その間も、うつ病であることは知っているし気遣ってくれるけど、全然気にしていない様子だった。
その姿にすごく救われ、どんどん好きになっていった。
付き合ってから翌月8月には「一緒に住もう」と提案をし、11月から同棲を始めた。
11月はちょうど2回目の休職に入ったころだったが、彼女はそんなこと気にもとめない様子だった。
むしろ、休んだほうがいいと背中を押してくれたくらいだ。
寛解までの間、たくさん支えられた。
支えられエピソード1:料理を持ってくる
一人暮らしのうちに遊びに来たとき、料理を作ってくれる。
ワンルームに住んでいたので、一口コンロと狭いキッチン、ふたのないフライパンなどに文句を言いながら美味しい料理を振る舞ってくれた。
胃袋をつかまれたことは言うまでもないが、それ以上に、狭いキッチンでは作りにくいからと自分の家で作って持ってきてくれるのだ。
追加でうちで作るための材料も買ってくるから荷物はとても重い。
10Kgくらいあるんじゃないかという買い物袋を、あの掛け声で持ってくる。
「うんとこしょ、どっこいしょ」
さすが、天性の保育士。
それでもカブは抜けません。
ちょっと盛ったが、こういう姿勢、本当に感動した。
付き合っていたとはいえ、他人のために行動できる人だ。
後から聞いたら、重いから使う分を家で切ったり下処理までしていたらしい。
そんなことしたことない自分の小ささを恥ずかしく思いつつ、人のために行動できる姿に深く深く尊敬した。
支えられエピソード2:なーんとーかなーるなーる
行動だけではなく、言葉でも励まされる。
そもそも彼女は、誰かと比較したり見栄を張ったりしない。
マウントを取るなんてこともない。
等身大の自分自身を生きていると思う。
そんな彼女には幾度となく励まされ、たくさんの気づきを与えてもらってきた。
なかでも、しんどいとき、不安でどうしようもないときはこんな歌を歌ってくれる。
♪なーんとーかなーるなーる
♪なーんとーかなーるなーる
♪なーんとーかなーるなーる(以下、エンドレス繰り返し・・・)
とてもアホらしくなる歌なのだ。
だが、一つの真理だ。
人生、大きな困難があっても生きていれば大抵のことはなんとかなるのだ。
自分で作った会社から追い出されたりこだわりが強すぎて敬遠されたりしたスティーブ・ジョブズ。

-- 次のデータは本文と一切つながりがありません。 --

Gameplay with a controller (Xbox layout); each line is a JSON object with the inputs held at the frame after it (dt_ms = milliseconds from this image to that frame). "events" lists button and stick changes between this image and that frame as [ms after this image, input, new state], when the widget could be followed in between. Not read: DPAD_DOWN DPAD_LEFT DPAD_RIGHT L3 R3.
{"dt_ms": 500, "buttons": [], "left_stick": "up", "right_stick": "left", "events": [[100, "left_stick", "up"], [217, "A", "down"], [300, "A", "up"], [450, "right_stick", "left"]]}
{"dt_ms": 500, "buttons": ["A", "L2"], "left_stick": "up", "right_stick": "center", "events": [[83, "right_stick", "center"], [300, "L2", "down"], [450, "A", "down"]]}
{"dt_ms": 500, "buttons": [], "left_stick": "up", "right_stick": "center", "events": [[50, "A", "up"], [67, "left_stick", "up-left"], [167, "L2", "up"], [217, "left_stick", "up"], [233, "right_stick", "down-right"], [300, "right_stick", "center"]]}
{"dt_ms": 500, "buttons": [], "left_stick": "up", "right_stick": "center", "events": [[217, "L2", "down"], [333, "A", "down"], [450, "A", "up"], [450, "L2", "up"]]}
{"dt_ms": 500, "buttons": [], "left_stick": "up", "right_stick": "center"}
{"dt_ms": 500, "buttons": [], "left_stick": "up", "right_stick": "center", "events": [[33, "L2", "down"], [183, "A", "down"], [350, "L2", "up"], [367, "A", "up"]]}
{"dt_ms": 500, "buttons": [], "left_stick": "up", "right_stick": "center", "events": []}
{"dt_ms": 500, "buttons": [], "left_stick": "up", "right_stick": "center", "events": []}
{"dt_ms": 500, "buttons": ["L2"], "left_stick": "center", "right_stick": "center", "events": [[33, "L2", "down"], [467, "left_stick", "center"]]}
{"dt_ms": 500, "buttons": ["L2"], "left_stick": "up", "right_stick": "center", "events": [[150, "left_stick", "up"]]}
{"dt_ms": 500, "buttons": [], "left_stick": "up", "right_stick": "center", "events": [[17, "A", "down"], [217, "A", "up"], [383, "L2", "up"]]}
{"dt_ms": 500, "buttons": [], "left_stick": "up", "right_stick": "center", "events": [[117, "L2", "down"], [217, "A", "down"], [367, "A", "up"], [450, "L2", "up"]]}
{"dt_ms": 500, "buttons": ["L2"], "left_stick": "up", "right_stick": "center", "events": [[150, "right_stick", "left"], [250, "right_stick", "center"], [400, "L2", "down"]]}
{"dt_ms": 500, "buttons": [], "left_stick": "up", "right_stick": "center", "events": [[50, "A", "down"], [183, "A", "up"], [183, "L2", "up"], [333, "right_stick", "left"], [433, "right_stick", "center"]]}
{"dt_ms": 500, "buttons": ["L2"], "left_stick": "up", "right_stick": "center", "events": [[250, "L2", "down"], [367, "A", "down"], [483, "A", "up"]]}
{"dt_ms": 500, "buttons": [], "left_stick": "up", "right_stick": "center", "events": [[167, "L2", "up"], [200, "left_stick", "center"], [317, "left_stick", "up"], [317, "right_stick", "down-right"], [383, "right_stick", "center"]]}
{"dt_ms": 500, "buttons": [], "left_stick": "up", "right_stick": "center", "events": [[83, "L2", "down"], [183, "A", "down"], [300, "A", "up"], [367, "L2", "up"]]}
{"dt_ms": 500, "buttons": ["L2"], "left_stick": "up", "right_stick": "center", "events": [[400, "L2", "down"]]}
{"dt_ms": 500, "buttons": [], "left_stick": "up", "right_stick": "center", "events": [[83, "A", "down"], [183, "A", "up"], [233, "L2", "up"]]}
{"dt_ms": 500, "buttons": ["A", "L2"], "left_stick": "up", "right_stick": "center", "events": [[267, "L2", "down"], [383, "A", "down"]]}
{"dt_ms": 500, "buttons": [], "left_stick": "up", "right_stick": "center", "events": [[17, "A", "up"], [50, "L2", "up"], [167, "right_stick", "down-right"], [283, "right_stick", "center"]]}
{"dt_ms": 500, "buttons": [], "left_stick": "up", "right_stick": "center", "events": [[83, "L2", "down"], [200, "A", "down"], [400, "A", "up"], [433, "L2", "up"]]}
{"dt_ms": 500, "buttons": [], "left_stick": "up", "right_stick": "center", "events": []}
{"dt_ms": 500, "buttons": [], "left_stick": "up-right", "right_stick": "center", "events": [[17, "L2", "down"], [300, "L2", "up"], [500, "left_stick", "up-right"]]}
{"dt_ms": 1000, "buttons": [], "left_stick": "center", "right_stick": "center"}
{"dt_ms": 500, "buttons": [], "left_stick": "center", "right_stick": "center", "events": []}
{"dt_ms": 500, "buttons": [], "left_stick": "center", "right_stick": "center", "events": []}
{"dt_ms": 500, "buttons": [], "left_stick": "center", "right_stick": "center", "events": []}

何度も挫折しプチ成功したカフェも火事になり65歳で大成功したカーネル・サンダース。
刑務所に行ったり叩かれたりしながらも結局いろいろ活躍しているホリエモン。
それぞれの人のことはあまり詳しくは知らないが(笑)、普通なら「もうだめだーorz」と思えるような大きな挫折を乗り越えた人はいっぱいいる。
生きていれば何度でもやり直せるからだ。
アホらしいのに真理。
またしてもさくらももこ。
さくらももこの作品に出てきそうなこの歌は、猛烈な不安や虚無感に襲われるたびに自分でもこっそり歌った。
支えられエピソード3:日本中が憧れたであろう花ちゃん
2020年の秋ごろに放送された半沢直樹は見ていただろうか。
その名シーンといえば、直樹がいろいろあって「今度こそやばい!」となったときの、上戸彩演じる花ちゃんとのこのシーンだろう。
「辛いなら辞めちゃえば?」
「大丈夫、私だって稼ぐから」
「生きていればなんとかなるんだよ。生きていれば。」
このシーンの直後、Twitterでの反響がものすごかった。
「こんな嫁さんいいな!」とか
「こんな風に支えられたい」とか
きっといろんな人が憧れを抱いただろう。
実はこのシーンの3時間前、同じことを言った女性がいた。
それが、妻だ。
なんと同じ日に全く同じことを言い放ったのだ。
ドラマの前に、である。
この日の午後、一緒に住む家を探すため不動産屋さんめぐりをしていた。
ずっと歩いたり不動産屋さんの人と話して疲れてネガティブになっていた僕は、だんだんと将来への不安が募ってきた。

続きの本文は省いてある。